DATA FOR THIS EXERCISE »
++++++++++++++++++++
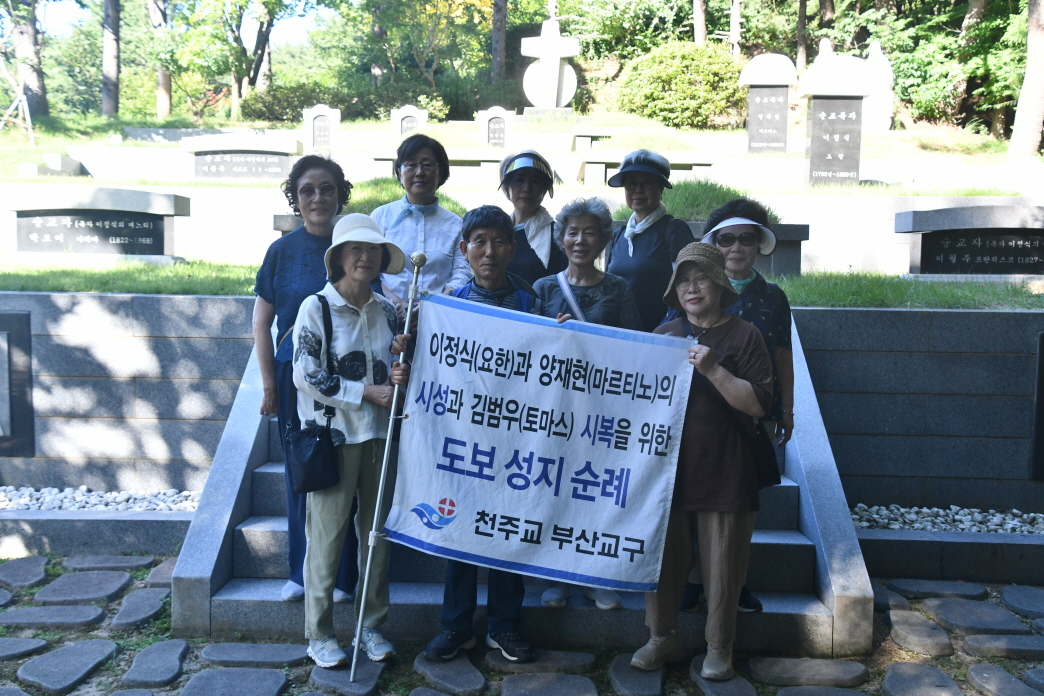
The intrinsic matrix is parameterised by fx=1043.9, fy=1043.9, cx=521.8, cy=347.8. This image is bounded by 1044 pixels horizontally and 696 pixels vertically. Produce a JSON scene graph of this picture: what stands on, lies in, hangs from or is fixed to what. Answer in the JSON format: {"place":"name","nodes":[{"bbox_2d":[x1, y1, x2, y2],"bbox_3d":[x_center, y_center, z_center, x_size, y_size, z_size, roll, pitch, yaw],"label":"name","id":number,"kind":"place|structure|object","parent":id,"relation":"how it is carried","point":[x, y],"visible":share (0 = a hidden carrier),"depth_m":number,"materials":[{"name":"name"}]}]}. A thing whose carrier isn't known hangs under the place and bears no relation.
{"place":"outdoors","nodes":[
{"label":"outdoors","id":0,"kind":"place"},
{"bbox_2d":[0,290,260,493],"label":"stone wall","id":1,"kind":"structure","parent":0,"point":[160,301],"depth_m":6.55,"materials":[{"name":"grey stone"}]},
{"bbox_2d":[0,311,33,457],"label":"plaque","id":2,"kind":"object","parent":1,"relation":"attached to","point":[9,358],"visible":0.97,"depth_m":6.62,"materials":[{"name":"stone"}]},
{"bbox_2d":[38,0,325,44],"label":"sky","id":3,"kind":"structure","parent":0,"point":[297,31],"materials":[{"name":"blue"}]},
{"bbox_2d":[0,553,1043,695],"label":"stone pavement","id":4,"kind":"structure","parent":0,"point":[99,680],"materials":[{"name":"grey stone"}]},
{"bbox_2d":[0,509,191,556],"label":"stone curb","id":5,"kind":"structure","parent":4,"relation":"on","point":[139,520],"depth_m":5.70,"materials":[{"name":"grey stone"}]},
{"bbox_2d":[289,214,415,665],"bbox_3d":[-0.686,0.358,4.214,0.487,1.701,0.672,1,5,1],"label":"woman","id":6,"kind":"object","parent":4,"relation":"on","point":[331,508],"visible":0.87,"depth_m":4.12},
{"bbox_2d":[287,293,340,494],"bbox_3d":[-0.813,0.188,4.122,0.189,0.706,0.370,1,5,1],"label":"shoulder bag","id":7,"kind":"object","parent":6,"relation":"hanging from","point":[311,471],"visible":0.81,"depth_m":4.02,"materials":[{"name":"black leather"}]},
{"bbox_2d":[349,244,424,684],"bbox_3d":[-0.521,0.460,4.092,0.107,1.608,0.322,1,5,1],"label":"walking pole","id":8,"kind":"object","parent":6,"relation":"in","point":[407,321],"visible":0.95,"depth_m":4.05,"materials":[{"name":"silver metal"}]},
{"bbox_2d":[414,209,547,662],"bbox_3d":[-0.124,0.337,4.205,0.563,1.720,0.628,1,5,1],"label":"man","id":9,"kind":"object","parent":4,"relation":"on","point":[479,236],"visible":0.54,"depth_m":4.18},
{"bbox_2d":[390,290,694,595],"bbox_3d":[0.066,0.374,3.939,1.276,1.101,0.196,1,6,6],"label":"banner","id":10,"kind":"object","parent":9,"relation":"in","point":[554,443],"visible":0.94,"depth_m":3.91,"materials":[{"name":"white fabric"}]},
{"bbox_2d":[182,310,872,660],"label":"stone staircase","id":11,"kind":"structure","parent":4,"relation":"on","point":[260,528],"depth_m":4.68,"materials":[{"name":"grey stone"}]},
{"bbox_2d":[252,152,355,600],"bbox_3d":[-0.894,0.108,4.448,0.487,1.736,0.695,1,5,1],"label":"woman","id":12,"kind":"object","parent":11,"relation":"on","point":[311,258],"visible":0.51,"depth_m":4.41},
{"bbox_2d":[371,133,471,308],"bbox_3d":[-0.500,-0.436,5.095,0.525,1.178,0.565,1,5,1],"label":"woman","id":13,"kind":"object","parent":11,"relation":"on","point":[407,161],"visible":0.58,"depth_m":5.01},
{"bbox_2d":[496,150,568,285],"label":"woman","id":14,"kind":"object","parent":11,"relation":"on","point":[522,234],"visible":0.5,"depth_m":5.18},
{"bbox_2d":[531,197,639,609],"bbox_3d":[0.246,0.214,4.514,0.545,1.590,0.615,1,5,1],"label":"woman","id":15,"kind":"object","parent":11,"relation":"on","point":[593,276],"visible":0.35,"depth_m":4.60},
{"bbox_2d":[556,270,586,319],"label":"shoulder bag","id":16,"kind":"object","parent":15,"relation":"on","point":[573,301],"visible":0.31,"depth_m":4.70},
{"bbox_2d":[604,149,690,328],"bbox_3d":[0.609,-0.329,5.202,0.432,1.260,0.647,1,5,1],"label":"woman","id":17,"kind":"object","parent":11,"relation":"on","point":[628,199],"visible":0.63,"depth_m":5.05},
{"bbox_2d":[689,195,796,614],"bbox_3d":[0.905,0.223,4.438,0.484,1.616,0.589,1,5,1],"label":"woman","id":18,"kind":"object","parent":11,"relation":"on","point":[761,287],"visible":0.35,"depth_m":4.42},
{"bbox_2d":[752,422,781,488],"bbox_3d":[0.907,0.400,4.159,0.239,0.305,0.222,1,5,1],"label":"handbag","id":19,"kind":"object","parent":18,"relation":"hanging from","point":[769,465],"visible":0.28,"depth_m":4.11,"materials":[{"name":"black leather"}]},
{"bbox_2d":[629,242,776,678],"bbox_3d":[0.707,0.437,4.138,0.521,1.570,0.732,2,6,17],"label":"woman","id":20,"kind":"object","parent":4,"relation":"on","point":[712,550],"visible":0.85,"depth_m":4.01},
{"bbox_2d":[857,529,1043,583],"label":"stone curb","id":21,"kind":"structure","parent":4,"relation":"on","point":[904,542],"depth_m":5.43,"materials":[{"name":"grey stone"}]},
{"bbox_2d":[0,114,1043,194],"label":"hillside","id":22,"kind":"structure","parent":0,"point":[172,147],"materials":[{"name":"green plant"}]},
{"bbox_2d":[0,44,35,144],"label":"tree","id":23,"kind":"object","parent":22,"relation":"on","point":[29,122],"visible":0.98,"depth_m":20.80,"materials":[{"name":"brown plant"}]},
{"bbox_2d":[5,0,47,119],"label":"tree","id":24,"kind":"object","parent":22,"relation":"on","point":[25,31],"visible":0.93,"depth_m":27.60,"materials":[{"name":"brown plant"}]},
{"bbox_2d":[18,153,83,177],"bbox_3d":[-7.779,-2.923,17.325,0.643,0.477,1.248,1,5,1],"label":"stone block","id":25,"kind":"structure","parent":22,"relation":"on","point":[27,165],"depth_m":16.98,"materials":[{"name":"stone"}]},
{"bbox_2d":[102,0,120,119],"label":"tree trunk","id":26,"kind":"object","parent":22,"relation":"on","point":[111,82],"visible":0.96,"materials":[{"name":"brown wood"}]},
{"bbox_2d":[149,0,172,117],"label":"tree","id":27,"kind":"object","parent":22,"relation":"on","point":[162,80],"visible":0.81,"depth_m":29.17,"materials":[{"name":"brown plant"}]},
{"bbox_2d":[183,132,301,181],"bbox_3d":[-4.468,-2.927,16.547,1.928,0.822,0.539,1,5,1],"label":"gravestone","id":28,"kind":"object","parent":22,"relation":"on","point":[209,171],"visible":0.96,"depth_m":16.37,"materials":[{"name":"grey stone"}]},
{"bbox_2d":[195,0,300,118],"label":"tree","id":29,"kind":"object","parent":22,"relation":"on","point":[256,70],"visible":0.98,"depth_m":29.11,"materials":[{"name":"green plant"}]},
{"bbox_2d":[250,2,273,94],"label":"tree","id":30,"kind":"object","parent":22,"relation":"on","point":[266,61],"visible":0.64,"depth_m":33.17,"materials":[{"name":"brown plant"}]},
{"bbox_2d":[238,82,342,124],"bbox_3d":[-6.327,-6.692,29.489,3.479,1.515,2.754,1,5,1],"label":"shrub","id":31,"kind":"object","parent":22,"relation":"on","point":[301,114],"visible":0.72,"depth_m":28.87,"materials":[{"name":"green plant"}]},
{"bbox_2d":[304,105,340,151],"bbox_3d":[-3.770,-4.040,19.700,0.643,0.950,0.299,1,5,1],"label":"gravestone","id":32,"kind":"object","parent":22,"relation":"on","point":[315,120],"visible":0.98,"depth_m":19.57,"materials":[{"name":"stone"}]},
{"bbox_2d":[345,177,467,216],"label":"burial mound","id":33,"kind":"object","parent":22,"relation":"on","point":[389,195],"visible":0.25,"depth_m":10.01,"materials":[{"name":"green plant"}]},
{"bbox_2d":[391,104,427,137],"bbox_3d":[-2.136,-4.133,19.876,0.702,0.867,0.293,1,5,1],"label":"gravestone","id":34,"kind":"object","parent":22,"relation":"on","point":[413,118],"visible":0.78,"depth_m":19.75,"materials":[{"name":"grey stone"}]},
{"bbox_2d":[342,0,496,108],"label":"tree","id":35,"kind":"object","parent":22,"relation":"on","point":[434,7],"visible":0.94,"depth_m":31.64,"materials":[{"name":"green plant"}]},
{"bbox_2d":[369,149,508,180],"bbox_3d":[-1.091,-2.631,15.591,2.228,0.517,0.597,1,5,1],"label":"stone bench","id":36,"kind":"object","parent":22,"relation":"on","point":[383,157],"visible":0.69,"depth_m":15.39,"materials":[{"name":"stone"}]},
{"bbox_2d":[478,107,514,148],"bbox_3d":[-0.464,-3.919,19.253,0.651,0.878,0.277,1,5,1],"label":"gravestone","id":37,"kind":"object","parent":22,"relation":"on","point":[493,126],"visible":0.97,"depth_m":19.13,"materials":[{"name":"grey stone"}]},
{"bbox_2d":[490,0,507,83],"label":"tree","id":38,"kind":"object","parent":22,"relation":"on","point":[501,55],"visible":0.86,"depth_m":28.37,"materials":[{"name":"brown wood"}]},
{"bbox_2d":[521,13,578,114],"bbox_3d":[0.564,-5.750,21.419,1.195,2.296,0.805,1,5,1],"label":"stone monument","id":39,"kind":"object","parent":22,"relation":"on","point":[542,59],"visible":0.98,"depth_m":21.22,"materials":[{"name":"white stone"}]},
{"bbox_2d":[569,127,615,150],"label":"stone bench","id":40,"kind":"object","parent":22,"relation":"on","point":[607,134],"visible":0.85,"depth_m":19.49,"materials":[{"name":"grey stone"}]},
{"bbox_2d":[576,151,713,184],"bbox_3d":[1.782,-2.546,15.275,2.035,0.487,0.626,1,5,1],"label":"stone bench","id":41,"kind":"object","parent":22,"relation":"on","point":[707,161],"visible":0.69,"depth_m":15.07,"materials":[{"name":"stone"}]},
{"bbox_2d":[618,42,745,127],"bbox_3d":[3.881,-6.094,24.869,3.487,2.097,3.007,1,5,1],"label":"shrub","id":42,"kind":"object","parent":22,"relation":"on","point":[697,53],"visible":0.89,"depth_m":24.06,"materials":[{"name":"green plant"}]},
{"bbox_2d":[692,0,706,45],"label":"tree trunk","id":43,"kind":"object","parent":22,"relation":"on","point":[701,33],"visible":0.7,"materials":[{"name":"brown wood"}]},
{"bbox_2d":[659,179,776,223],"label":"burial mound","id":44,"kind":"object","parent":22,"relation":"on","point":[769,216],"visible":0.39,"depth_m":9.76,"materials":[{"name":"green plant"}]},
{"bbox_2d":[728,0,741,59],"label":"tree trunk","id":45,"kind":"object","parent":22,"relation":"on","point":[734,13],"visible":0.83,"materials":[{"name":"brown wood"}]},
{"bbox_2d":[739,52,797,152],"bbox_3d":[3.999,-3.851,17.058,0.890,1.726,0.487,1,5,1],"label":"gravestone","id":46,"kind":"object","parent":22,"relation":"on","point":[781,104],"visible":0.98,"depth_m":16.88,"materials":[{"name":"grey stone"}]},
{"bbox_2d":[795,0,807,73],"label":"tree","id":47,"kind":"object","parent":22,"relation":"on","point":[799,41],"visible":0.84,"depth_m":28.66,"materials":[{"name":"brown plant"}]},
{"bbox_2d":[798,48,872,187],"bbox_3d":[4.215,-3.028,14.166,0.918,1.939,0.574,1,5,1],"label":"gravestone","id":48,"kind":"object","parent":22,"relation":"on","point":[855,116],"visible":0.98,"depth_m":13.97,"materials":[{"name":"grey stone"}]},
{"bbox_2d":[862,41,893,131],"bbox_3d":[6.727,-4.928,20.053,0.815,1.852,0.702,1,5,1],"label":"stone statue","id":49,"kind":"object","parent":22,"relation":"on","point":[875,49],"visible":0.7,"depth_m":19.82,"materials":[{"name":"white stone"}]},
{"bbox_2d":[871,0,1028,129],"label":"tree","id":50,"kind":"object","parent":22,"relation":"on","point":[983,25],"visible":0.69,"depth_m":25.25,"materials":[{"name":"green plant"}]},
{"bbox_2d":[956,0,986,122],"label":"tree","id":51,"kind":"object","parent":22,"relation":"on","point":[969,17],"visible":0.62,"depth_m":25.74,"materials":[{"name":"brown plant"}]},
{"bbox_2d":[1008,0,1043,159],"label":"tree trunk","id":52,"kind":"object","parent":22,"relation":"on","point":[1014,138],"visible":0.99,"materials":[{"name":"brown wood"}]},
{"bbox_2d":[0,258,1043,307],"label":"lawn","id":53,"kind":"structure","parent":0,"point":[221,283],"materials":[{"name":"green plant"}]},
{"bbox_2d":[3,185,188,260],"bbox_3d":[-4.119,-1.126,9.852,1.871,0.687,0.477,1,5,1],"label":"gravestone","id":54,"kind":"object","parent":53,"relation":"on","point":[33,236],"visible":0.98,"depth_m":9.70,"materials":[{"name":"grey stone"}]},
{"bbox_2d":[685,220,806,275],"bbox_3d":[1.507,-0.783,8.846,1.760,0.513,0.724,1,5,1],"label":"gravestone","id":55,"kind":"object","parent":53,"relation":"on","point":[783,226],"visible":0.31,"depth_m":8.58,"materials":[{"name":"grey stone"}]},
{"bbox_2d":[895,204,1043,277],"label":"gravestone","id":56,"kind":"object","parent":53,"relation":"on","point":[1016,242],"visible":0.98,"depth_m":8.83,"materials":[{"name":"grey stone"}]},
{"bbox_2d":[0,180,1043,276],"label":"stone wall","id":57,"kind":"structure","parent":0,"point":[902,258],"depth_m":12.40,"materials":[{"name":"white stone"}]},
{"bbox_2d":[798,304,1043,514],"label":"stone wall","id":58,"kind":"structure","parent":0,"point":[1010,315],"depth_m":6.38,"materials":[{"name":"grey stone"}]},
{"bbox_2d":[1029,331,1043,480],"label":"plaque","id":59,"kind":"object","parent":58,"relation":"attached to","point":[1042,345],"visible":0.96,"depth_m":6.39,"materials":[{"name":"black stone"}]},
{"label":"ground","id":60,"kind":"structure","parent":0},
{"bbox_2d":[0,486,203,511],"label":"gravel bed","id":61,"kind":"object","parent":60,"relation":"on","point":[15,492],"visible":0.53,"depth_m":6.45,"materials":[{"name":"white gravel"}]},
{"bbox_2d":[850,503,1043,534],"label":"gravel bed","id":62,"kind":"object","parent":60,"relation":"on","point":[895,526],"visible":0.53,"depth_m":6.18,"materials":[{"name":"white gravel"}]}
]}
++++++++++++++++++++
YOUR GOAL » When a line in the material above includes "gravel", report that line by copying it.

RESPONSE »
{"bbox_2d":[0,486,203,511],"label":"gravel bed","id":61,"kind":"object","parent":60,"relation":"on","point":[15,492],"visible":0.53,"depth_m":6.45,"materials":[{"name":"white gravel"}]},
{"bbox_2d":[850,503,1043,534],"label":"gravel bed","id":62,"kind":"object","parent":60,"relation":"on","point":[895,526],"visible":0.53,"depth_m":6.18,"materials":[{"name":"white gravel"}]}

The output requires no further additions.